Phrynobatrachus inexpectatus
- Conservation status: Data Deficient (IUCN 3.1)

Scientific classification
- Kingdom: Animalia
- Phylum: Chordata
- Class: Amphibia
- Order: Anura
- Family: Phrynobatrachidae
- Genus: Phrynobatrachus
- Species: P. inexpectatus
- Binomial name: Phrynobatrachus inexpectatus Largen, 2001

= Phrynobatrachus inexpectatus =

- Authority: Largen, 2001
- Conservation status: DD

Species of frog

Phrynobatrachus inexpectatus is a species of frog in the family Phrynobatrachidae. It is endemic to southern Ethiopia. It is known with confidence from only three localities, but it may be more widely distributed in the Ethiopian Highlands. The specific name inexpectatus refers to the unexpected discovery of this species among museum specimens assigned to Phrynobatrachus minutus. Common names unexpected puddle frog and Largen's dwarf puddle frog have been coined for it.

==Description==
Adult males measure 13–16 mm and adult females 15–17 mm in snout–vent length. The tympanum is present but almost or completely hidden under the skin. The toes have feeble webbing and lack terminal discs. Dorsal skin is sometimes smooth but usually has warts in varying degree of number and prominence, most evidently on the upper flanks, posterior back, and hind limbs. Alcohol-preserved specimens are dorsally grey-brown; a paler vertebral line, stripe, or broad mid-dorsal band may be present. Dorsal pattern usually consists of very obscure blotching, spotting, and freckling. Adult males have strongly darkened throat, whereas throat of females is more or less profusely sprinkled with melanophores, either uniformly or clustered to form mottling or vermiculation.

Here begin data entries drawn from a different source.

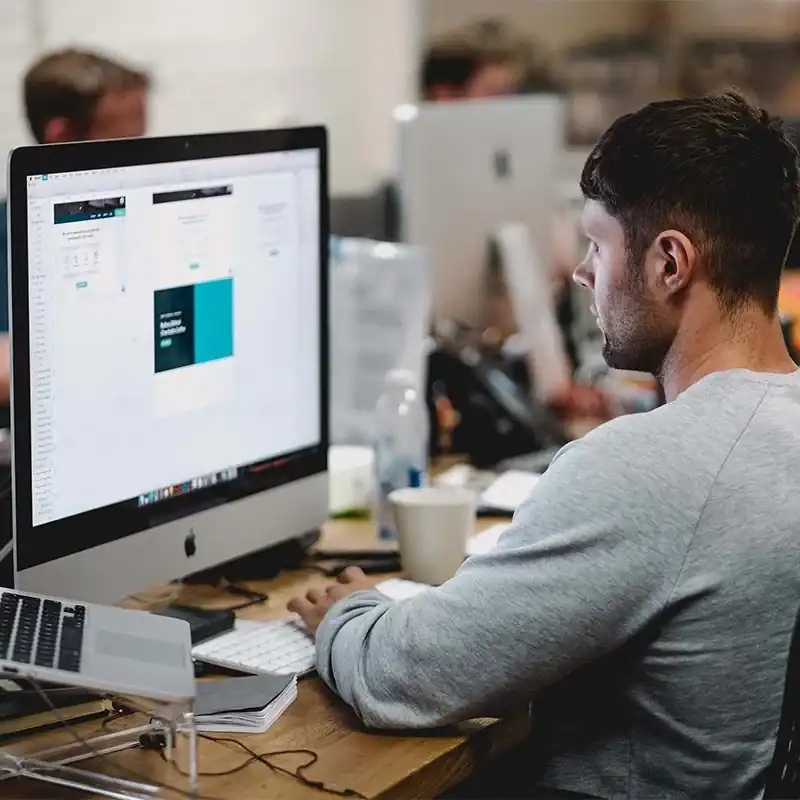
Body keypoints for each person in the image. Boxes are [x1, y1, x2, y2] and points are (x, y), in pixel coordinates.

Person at [289, 91, 800, 799]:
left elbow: (405, 676)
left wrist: (346, 612)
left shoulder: (648, 467)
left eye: (597, 245)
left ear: (670, 264)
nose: (584, 274)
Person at [0, 48, 150, 404]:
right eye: (124, 146)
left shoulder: (153, 222)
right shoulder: (11, 240)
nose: (144, 163)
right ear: (61, 135)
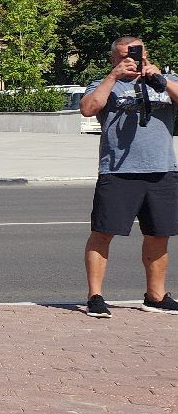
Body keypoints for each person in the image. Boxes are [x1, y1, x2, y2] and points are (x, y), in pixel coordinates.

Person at [78, 35, 177, 317]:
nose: (131, 59)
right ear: (114, 58)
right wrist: (114, 76)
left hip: (162, 169)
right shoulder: (104, 83)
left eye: (136, 54)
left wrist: (159, 77)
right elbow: (88, 108)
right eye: (123, 56)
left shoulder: (165, 80)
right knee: (103, 233)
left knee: (159, 235)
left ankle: (156, 296)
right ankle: (95, 296)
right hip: (118, 170)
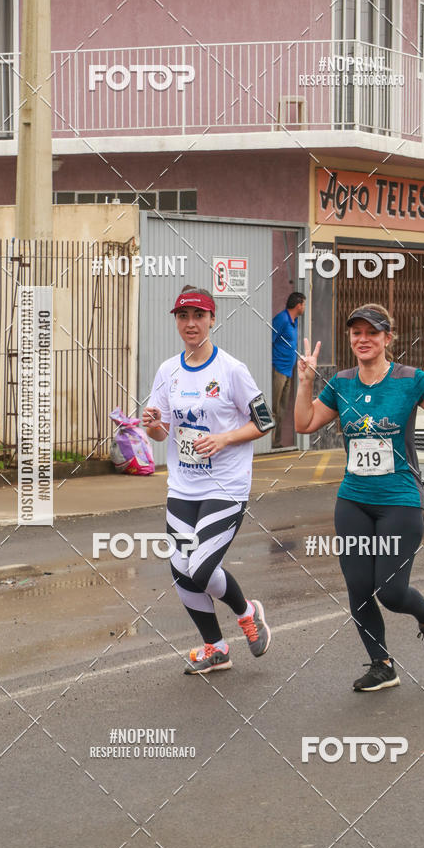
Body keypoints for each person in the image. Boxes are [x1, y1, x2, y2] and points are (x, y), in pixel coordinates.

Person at [294, 303, 424, 692]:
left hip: (399, 499)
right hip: (353, 499)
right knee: (359, 587)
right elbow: (304, 423)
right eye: (356, 333)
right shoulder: (342, 383)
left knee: (391, 591)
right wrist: (305, 382)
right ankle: (382, 665)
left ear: (387, 339)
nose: (363, 340)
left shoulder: (410, 379)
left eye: (372, 333)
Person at [142, 286, 273, 674]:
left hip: (226, 488)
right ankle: (215, 647)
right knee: (180, 569)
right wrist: (153, 426)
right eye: (183, 317)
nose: (190, 324)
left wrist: (224, 438)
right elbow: (162, 431)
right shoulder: (168, 371)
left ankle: (247, 611)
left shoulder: (231, 370)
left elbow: (264, 421)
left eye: (198, 316)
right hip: (183, 486)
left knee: (199, 567)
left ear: (212, 319)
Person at [271, 291, 306, 448]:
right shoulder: (282, 319)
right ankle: (269, 442)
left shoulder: (294, 320)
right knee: (274, 407)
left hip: (288, 370)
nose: (304, 307)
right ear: (299, 305)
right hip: (278, 369)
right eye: (304, 304)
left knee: (282, 408)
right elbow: (269, 340)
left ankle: (276, 442)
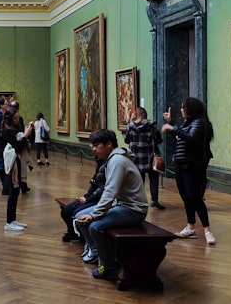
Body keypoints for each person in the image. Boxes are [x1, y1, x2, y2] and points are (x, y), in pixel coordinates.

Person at [74, 129, 149, 280]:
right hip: (121, 205)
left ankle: (108, 266)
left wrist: (94, 215)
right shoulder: (112, 159)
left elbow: (110, 191)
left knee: (95, 226)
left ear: (109, 144)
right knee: (79, 217)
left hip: (133, 210)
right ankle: (97, 252)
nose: (93, 149)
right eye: (92, 145)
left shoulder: (117, 161)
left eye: (96, 145)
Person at [162, 96, 215, 245]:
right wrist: (171, 124)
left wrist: (173, 127)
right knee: (186, 197)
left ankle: (207, 230)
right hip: (181, 163)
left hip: (193, 165)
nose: (181, 109)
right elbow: (181, 138)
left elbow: (191, 138)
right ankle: (190, 226)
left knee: (196, 197)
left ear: (190, 109)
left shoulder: (199, 123)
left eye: (183, 107)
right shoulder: (187, 123)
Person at [125, 106, 165, 209]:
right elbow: (159, 140)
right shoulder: (152, 126)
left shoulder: (130, 126)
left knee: (139, 179)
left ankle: (139, 200)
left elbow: (126, 140)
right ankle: (154, 200)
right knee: (154, 178)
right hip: (150, 156)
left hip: (136, 157)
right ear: (144, 115)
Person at [59, 156, 106, 243]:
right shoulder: (100, 162)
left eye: (96, 146)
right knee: (66, 209)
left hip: (101, 200)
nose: (93, 148)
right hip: (93, 198)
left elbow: (103, 189)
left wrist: (87, 200)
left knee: (75, 212)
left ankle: (83, 236)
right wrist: (86, 197)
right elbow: (94, 183)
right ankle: (74, 233)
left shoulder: (109, 164)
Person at [0, 105, 32, 231]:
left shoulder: (13, 128)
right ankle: (9, 222)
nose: (18, 120)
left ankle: (13, 219)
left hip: (18, 161)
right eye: (15, 118)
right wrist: (25, 135)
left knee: (16, 191)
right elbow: (18, 145)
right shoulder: (7, 130)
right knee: (13, 191)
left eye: (18, 118)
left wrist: (28, 132)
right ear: (9, 119)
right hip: (13, 162)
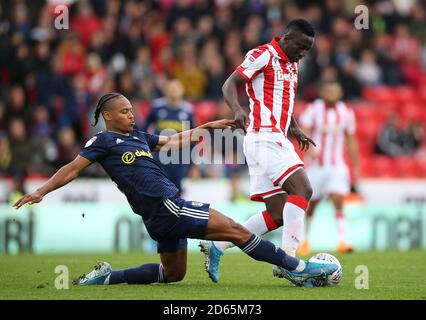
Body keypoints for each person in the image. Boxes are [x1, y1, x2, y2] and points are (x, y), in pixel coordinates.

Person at [13, 92, 337, 287]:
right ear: (108, 116)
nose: (131, 114)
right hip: (166, 204)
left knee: (172, 275)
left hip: (158, 215)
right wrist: (42, 190)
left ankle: (108, 276)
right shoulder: (103, 141)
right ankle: (297, 268)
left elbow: (172, 141)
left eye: (131, 110)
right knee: (237, 232)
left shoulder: (139, 137)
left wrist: (206, 128)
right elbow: (72, 168)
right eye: (125, 111)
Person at [201, 19, 317, 283]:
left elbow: (282, 100)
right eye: (301, 46)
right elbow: (228, 84)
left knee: (276, 214)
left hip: (271, 137)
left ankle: (217, 246)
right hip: (265, 137)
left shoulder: (293, 63)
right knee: (303, 190)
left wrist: (294, 127)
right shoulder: (262, 54)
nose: (303, 53)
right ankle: (290, 261)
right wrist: (238, 110)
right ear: (286, 38)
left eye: (307, 49)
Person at [298, 80, 360, 255]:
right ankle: (305, 241)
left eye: (335, 90)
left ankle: (343, 241)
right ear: (322, 92)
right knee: (312, 204)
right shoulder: (313, 109)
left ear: (340, 93)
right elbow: (305, 131)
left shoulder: (346, 112)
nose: (332, 94)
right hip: (316, 166)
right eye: (328, 90)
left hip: (336, 165)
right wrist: (309, 149)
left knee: (338, 199)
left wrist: (356, 166)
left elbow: (351, 139)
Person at [143, 79, 195, 192]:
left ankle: (176, 209)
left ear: (182, 91)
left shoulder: (188, 111)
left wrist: (193, 163)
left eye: (176, 89)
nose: (173, 92)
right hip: (160, 155)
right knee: (160, 188)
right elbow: (145, 129)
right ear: (166, 91)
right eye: (171, 89)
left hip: (180, 157)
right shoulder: (156, 107)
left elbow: (193, 137)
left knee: (177, 190)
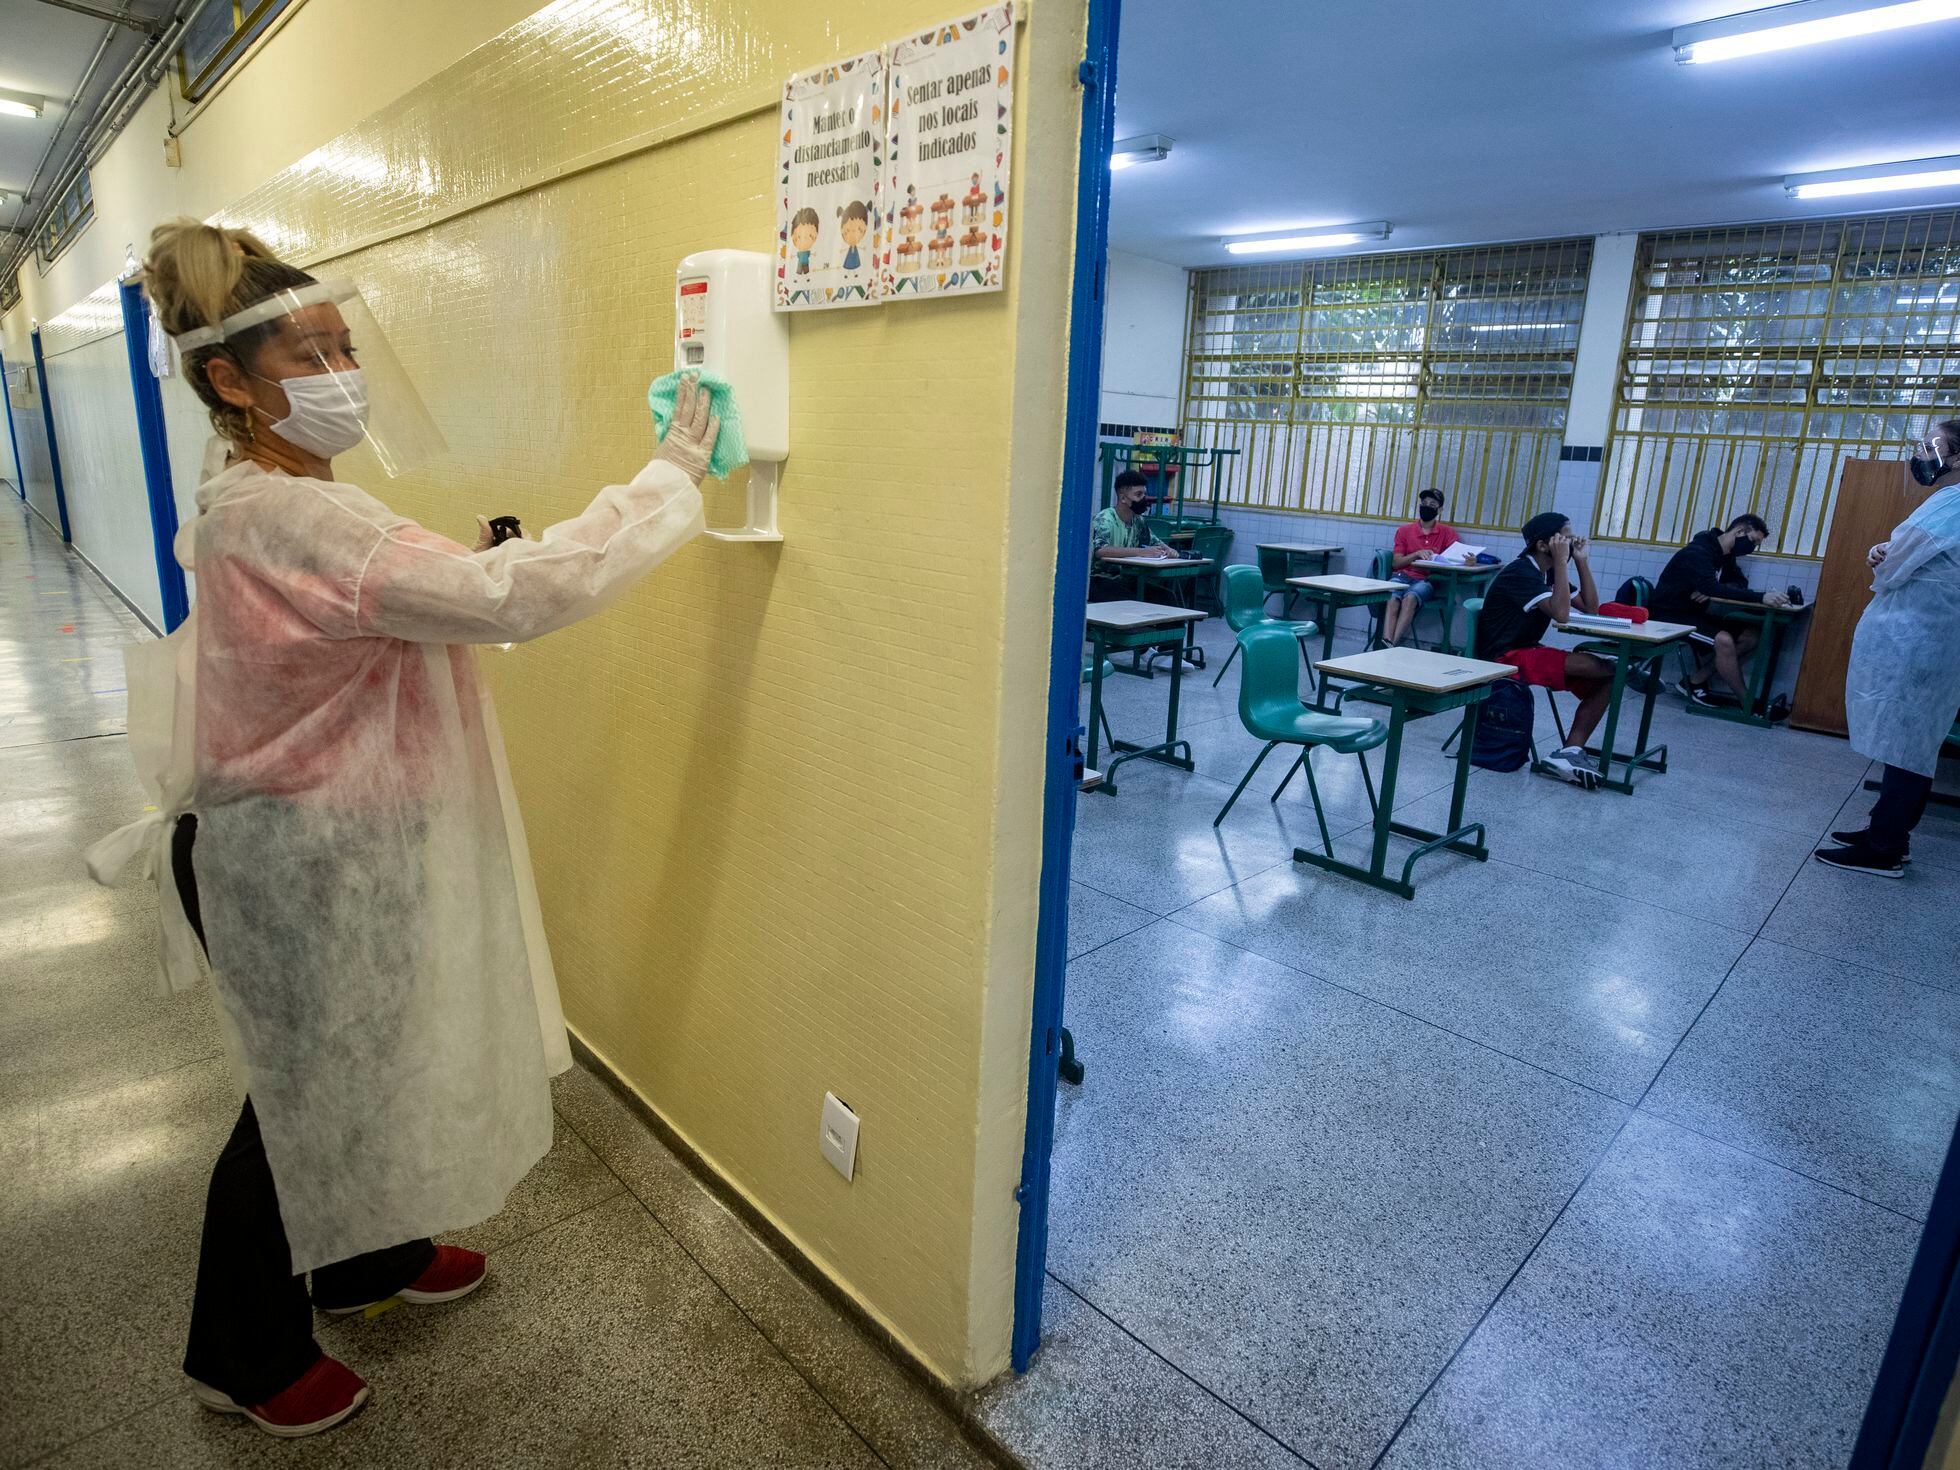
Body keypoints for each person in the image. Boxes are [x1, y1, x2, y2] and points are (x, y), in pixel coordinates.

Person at [118, 219, 717, 1436]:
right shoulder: (292, 516)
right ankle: (241, 1354)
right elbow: (510, 597)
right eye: (307, 356)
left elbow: (387, 602)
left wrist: (463, 567)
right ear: (229, 381)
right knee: (299, 1101)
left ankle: (355, 1260)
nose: (342, 375)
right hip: (298, 858)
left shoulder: (269, 490)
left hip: (337, 841)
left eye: (346, 347)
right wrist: (666, 482)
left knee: (362, 1073)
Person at [1816, 419, 1960, 877]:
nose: (1921, 455)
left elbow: (1899, 562)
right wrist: (1887, 549)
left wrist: (1885, 556)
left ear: (1956, 457)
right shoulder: (1947, 502)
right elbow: (1910, 550)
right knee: (1911, 743)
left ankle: (1885, 847)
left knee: (1907, 744)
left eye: (1932, 447)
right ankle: (1888, 830)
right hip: (1931, 637)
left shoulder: (1954, 502)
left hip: (1922, 637)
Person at [1473, 511, 1614, 787]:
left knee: (1610, 675)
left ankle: (1570, 751)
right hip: (1503, 658)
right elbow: (1561, 614)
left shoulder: (1548, 573)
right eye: (1565, 539)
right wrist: (1562, 563)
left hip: (1526, 650)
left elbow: (1591, 609)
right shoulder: (1521, 572)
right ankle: (1568, 754)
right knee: (1604, 668)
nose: (1570, 545)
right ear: (1542, 545)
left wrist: (1581, 562)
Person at [1650, 513, 1791, 713]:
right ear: (1740, 531)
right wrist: (1760, 598)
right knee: (1723, 640)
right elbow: (1711, 587)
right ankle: (1748, 704)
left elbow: (1739, 583)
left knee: (1751, 636)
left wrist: (1712, 587)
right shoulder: (1699, 552)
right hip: (1670, 616)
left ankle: (1695, 682)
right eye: (1753, 541)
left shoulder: (1726, 556)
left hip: (1694, 614)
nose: (1752, 548)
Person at [1382, 486, 1458, 646]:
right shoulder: (1404, 531)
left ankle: (1390, 646)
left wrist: (1468, 560)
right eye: (1424, 503)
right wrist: (1416, 554)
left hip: (1426, 580)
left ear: (1440, 509)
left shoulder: (1447, 533)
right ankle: (1387, 641)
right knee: (1392, 598)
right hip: (1401, 576)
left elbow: (1456, 558)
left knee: (1410, 598)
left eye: (1432, 504)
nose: (1427, 507)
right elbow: (1396, 562)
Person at [1088, 468, 1176, 601]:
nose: (1143, 499)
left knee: (1167, 597)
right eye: (1138, 495)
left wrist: (1168, 550)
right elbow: (1100, 551)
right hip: (1099, 579)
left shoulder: (1138, 520)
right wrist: (1141, 552)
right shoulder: (1105, 519)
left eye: (1144, 494)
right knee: (1131, 600)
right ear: (1123, 498)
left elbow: (1155, 541)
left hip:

==Habitat and conservation==
Phrynobatrachus inexpectatus at elevations of 1900–2650 m above sea level. It has been found amongst herbaceous vegetation at the margins of pools in open areas inside forests, and in a heavily grazed marshy area of extensively cultivated habitat where only remnants of former forest cover remained; whether this indicates tolerance to habitat disturbance or residual persistence is unknown. Breeding takes place in pools and marshes. Habitat degradation is a likely threat to this species. It is present in the Bale Mountains National Park.